★★★★☆

WUNDERKIND writer-director Damien Chazelle made quite an impact with his drumming drama Whiplash last year, marking him out as one of the premiere fresh-faced filmmakers marked for even greater things to come.

This follow-up plays around in a similar attention-grabbing sandbox in which themes of big dreams and striving for greatness sit. But at the same time it couldn’t be anymore tonally different to that most intense of cinematic musical experiences: this aims for brightly lit, all-singing, all-dancing fun and pulls it off with elegant panache.

Mia (Emma Stone) is an aspiring actress who has moved from small-town Nevada to the bright lights of Hollywood, working shifts in a coffee shop on the Warner Bros. lot, watching famous actresses coming in to buy iced coffees and dreaming she was in their shoes.

Sebastian (Ryan Gosling) is a jazz pianist eking out a living tinkling generic holiday tunes in a local bar, harbouring dreams of owning a nightclub where people appreciate the purest form of his beloved genre – that, to his dismay, is slowly dying.

Will Mia and Sebastian meet? Of course they will. It’s the stuff of a bygone era of Hollywood musicals with which Chazelle is clearly enamoured.

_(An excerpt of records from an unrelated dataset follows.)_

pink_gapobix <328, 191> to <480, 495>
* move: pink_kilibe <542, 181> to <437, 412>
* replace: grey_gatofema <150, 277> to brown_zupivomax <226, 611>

The essence of Golden Age Hollywood – Ginger Rodgers and Fred Astaire together in Swing Time, Gene Kelly singin’ and dancin’ in the rain – runs throughout its at once upbeat and melancholic veins.

What’s really effective is how it morphs from being a romance about movies to a movie about romance itself – paying homage to Alfred Hitchcock’s Vertigo; Nicholas Ray’s Rebel Without a Cause; and, in its signature slow piano tune, Mia & Sebastian’s Theme, it tips its gorgeously tailored hat to Casablanca’s famous As Time Goes By.

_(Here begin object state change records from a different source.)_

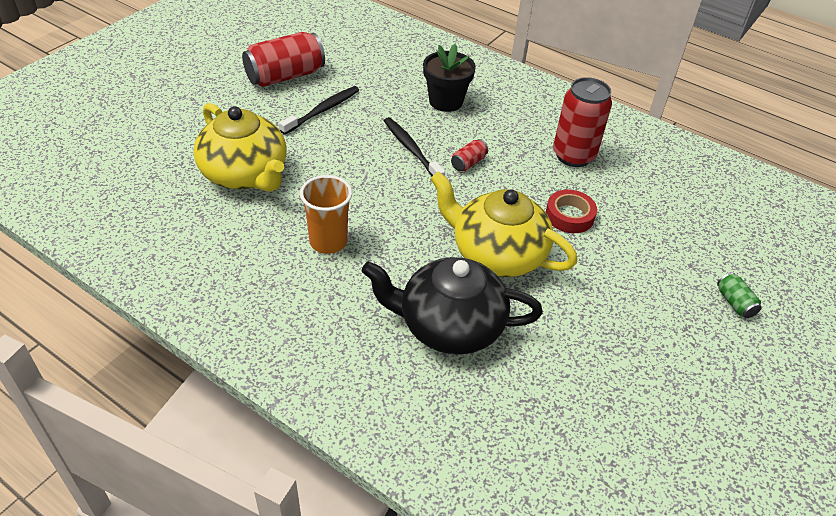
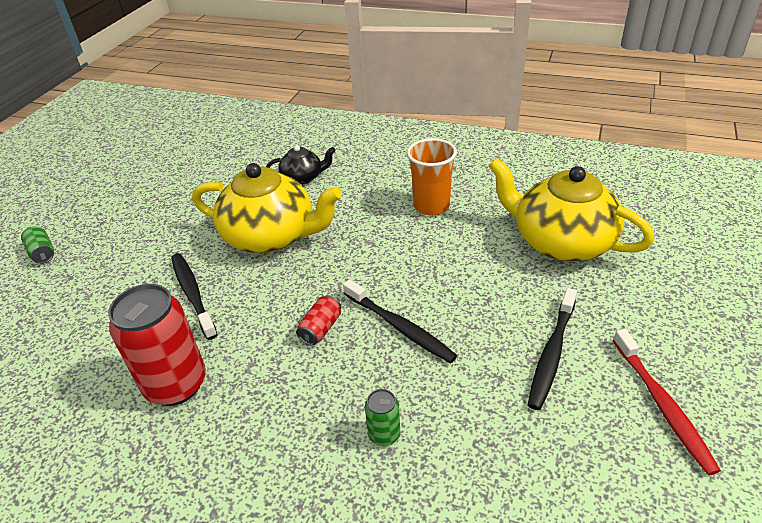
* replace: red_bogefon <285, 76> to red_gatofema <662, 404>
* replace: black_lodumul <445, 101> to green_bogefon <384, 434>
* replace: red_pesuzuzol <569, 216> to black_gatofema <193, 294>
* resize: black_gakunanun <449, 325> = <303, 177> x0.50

Once Mia and Sebastian get together – following a song and dance overlooking the twinkling LA cityscape, of course – it becomes a question of whether their besotted love will stay that way forever or if things will fizzle out or be ripped apart due to circumstance? We root for them, partly because of Stone and Gosling’s lovely, easy-going chemistry, but largely because that’s the framework in which the film positions its players.

Chazelle is having fun with the form we’ve come to expect, playfully diving into the deep end one minute while refusing to dip in a toe the next. He punctuates and accentuates the romance with clever, well-choreographed musical sequences that should put a spring in the step of all but the most ardent haters of movies in which characters burst into song, just because.

Does it get caught up in being a bit too arch and self-aware for its own good? Perhaps.

But this dreamy Technicolour musical extravaganza is voraciously exuberant, unashamedly romantic filmmaking with heart, charm and ambition to spare.